Non-saturating, Sub-Liner Magnetoresistance in bulk Ge₂Sb₂Te₅

Phase Change materials (PCM) rapidly and reversibly switch or transform between amorphous and crystalline states. This microscopic repositioning of the system in the lattice level may give rise to large macroscopic differences in physical properties; these changes in technologically important electrical, thermal and optical parameters were discovered in 1960’s. Ambient temperature operable PCM’s are utilized in electronic flash memory drives and in optical data storage devices. Previously we have reported on a well-known PCM alloy Ge₂Sb₂Te₅; where, based on Noritheim-Gorter like scaling between Seebeck coefficient (S) and electrical conductivity (s) we have argued the existence of two distinct types of scattering. Here we report the high magnetic field magnetoresistance in poly-crystalline specimens Ge₂Sb₂Te_5, especially in the low temperature regime.

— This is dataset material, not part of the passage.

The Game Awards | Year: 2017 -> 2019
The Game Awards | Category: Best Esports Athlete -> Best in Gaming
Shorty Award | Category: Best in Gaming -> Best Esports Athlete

We observe a relatively strong increase in the ohmic resistance in response to the applied magnetic field, about 150% increase between 0 - 18 T. The transport data can be precisely described by empirical functions, however, the behavior does not follow the well-known Kholer’s rule. Overall, the field dependence is sub-linear but does not quite saturates up to 18 T even in the sub-kelvin range.